Vehicle sales rose 49 percent in the New York region the month after Sandy, said Jonathan Smoke, chief economist at Cox, the parent company of car-shopping researchers Kelley Blue Book and Autotrader.
The 300,000 to 500,000 cars and trucks that Houston may have lost likely exceeded the 325,000 new vehicles sold in the region during the last 12 months, he said. By comparison, the New York area lost about 250,000 autos related to its 2012 storm.
The Houston metro area ranks eighth nationwide in registered vehicles, with 5.6 million in operation, and accounts for about 2.3 percent of U.S. new-vehicle sales, Smoke said.

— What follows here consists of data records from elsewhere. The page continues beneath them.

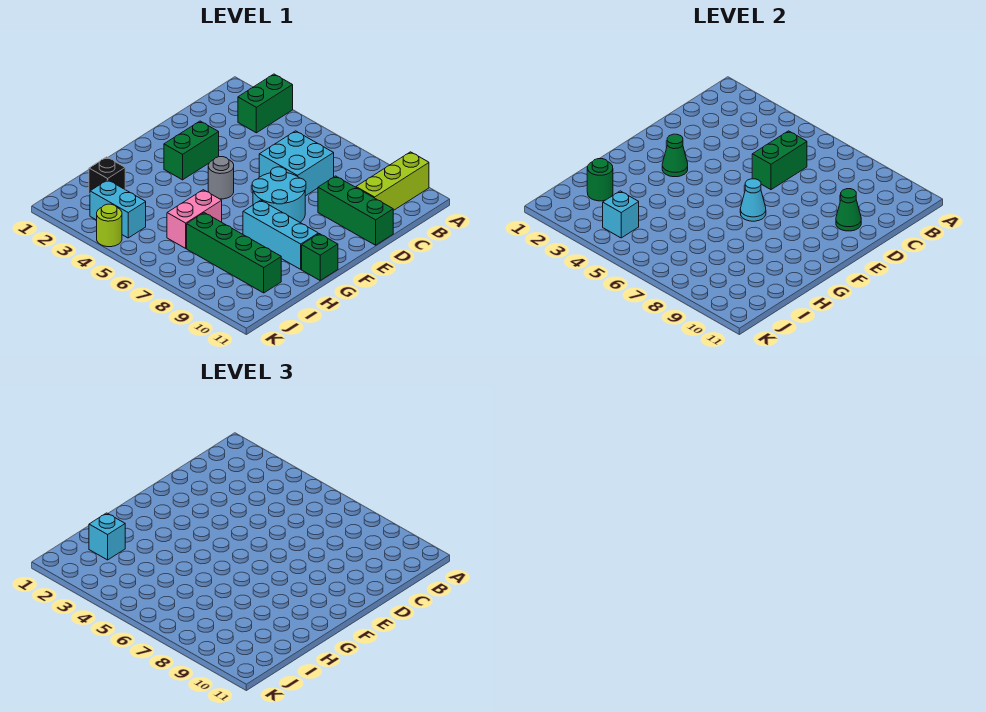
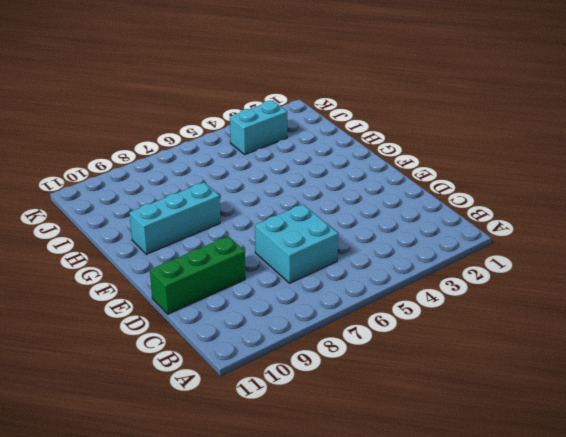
none -> green brick A3:B3 level 1
none -> lime brick A10:C10 level 1
none -> green brick E3:F3 level 1

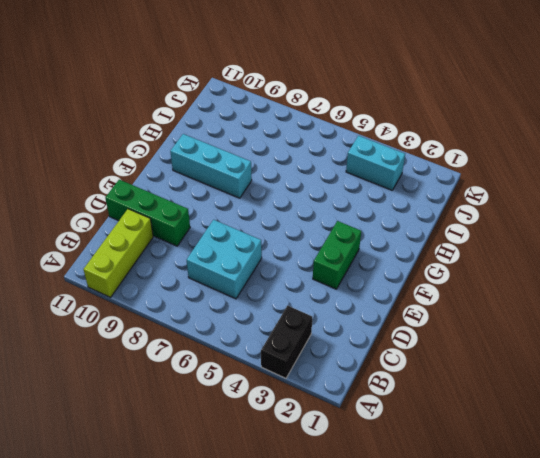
black brick A3:B3 level 1 -> green brick A3:B3 level 1
none -> cyan round brick E7:F8 level 1
none -> grey round brick F5 level 1
none -> green brick G11 level 1

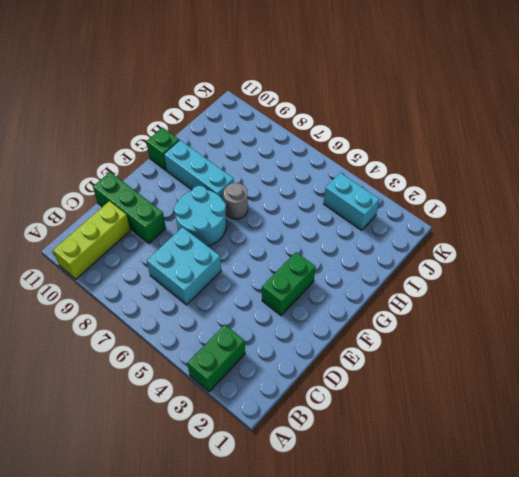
grey round brick G7 level 1 -> grey round brick F5 level 1
none -> pink brick H6:I6 level 1
none -> black brick I2 level 1
none -> green brick I7:I10 level 1

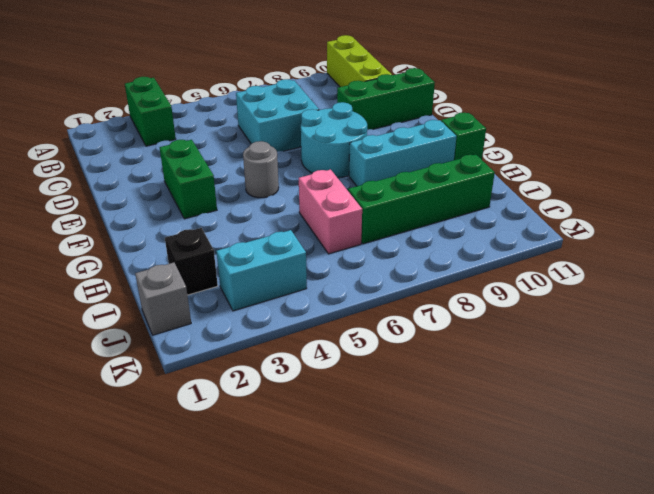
grey brick J1 level 1 -> none
none -> lime round brick K4 level 1
none -> green brick C6:D6 level 2
none -> green cone D10 level 2

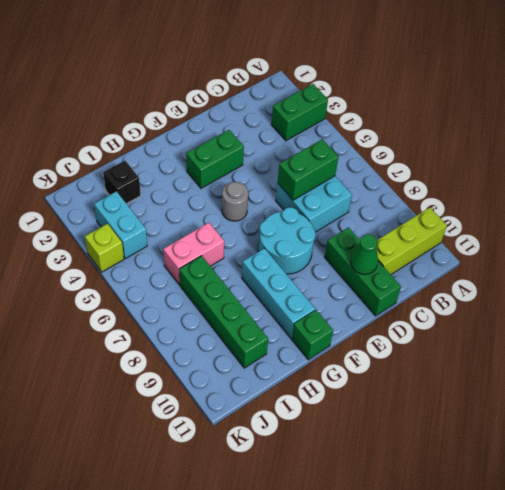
lime brick K4 level 1 -> lime round brick K4 level 1
none -> green cone F3 level 2
none -> cyan cone F7 level 2
none -> green round brick I2 level 2

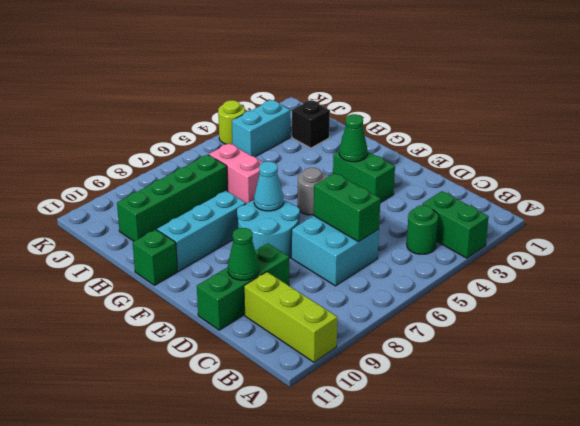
green round brick B4 level 1 -> green round brick I2 level 2
none -> cyan brick J4 level 2
none -> cyan brick I2 level 3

As many as 130,000 new autos that were on dealer lots in the Houston area may be scrapped as a result of flooding damage, Matthew Stover, an auto analyst for Susquehanna Financial Group, said in a report Wednesday. The losses may actually turn out to be a silver lining, alleviating concerns about bloated car and truck supply that surged earlier this year to the highest level since 2004.
“Harvey may have solved the industry’s inventory problem,” Joe Spak, an auto analyst for RBC Capital Markets, wrote in note to clients Wednesday.
The expectation of demand strength ahead comes on the heels of a weaker August. Nissan deliveries fell by much more than analysts’ average estimate for a drop of just 0.6 percent.
Sales also declined for Fiat Chrysler, Honda Motor Co. and Ford. Volkswagen AG, the world’s biggest automaker, said combined deliveries for its VW and Audi brands rose following the recent addition of the Atlas SUV made in Chattanooga, Tennessee.
Ahead of the storm, some analysts had been expecting U.S. sales to record their first monthly gain this year. Kelley Blue Book and LMC Automotive both trimmed nationwide sales projections they had released before the hurricane hit Houston, a top-10 market for new-vehicle purchases.
“Though demand softened in the last part of the month, August was still a good month for the industry,” Jack Hollis, group vice president of U.S. sales for the Toyota brand, said in a statement. The RAV4 leapfrogged Nissan’s Rogue in year-to-date deliveries with a 30 percent jump in August. Toyota outsold Ford in the market for the second straight month.
“GM outperformed our expectations,” Autotrader’s Krebs said. “With the new SUVs, they are introducing products that are right at the heart of what consumers want.”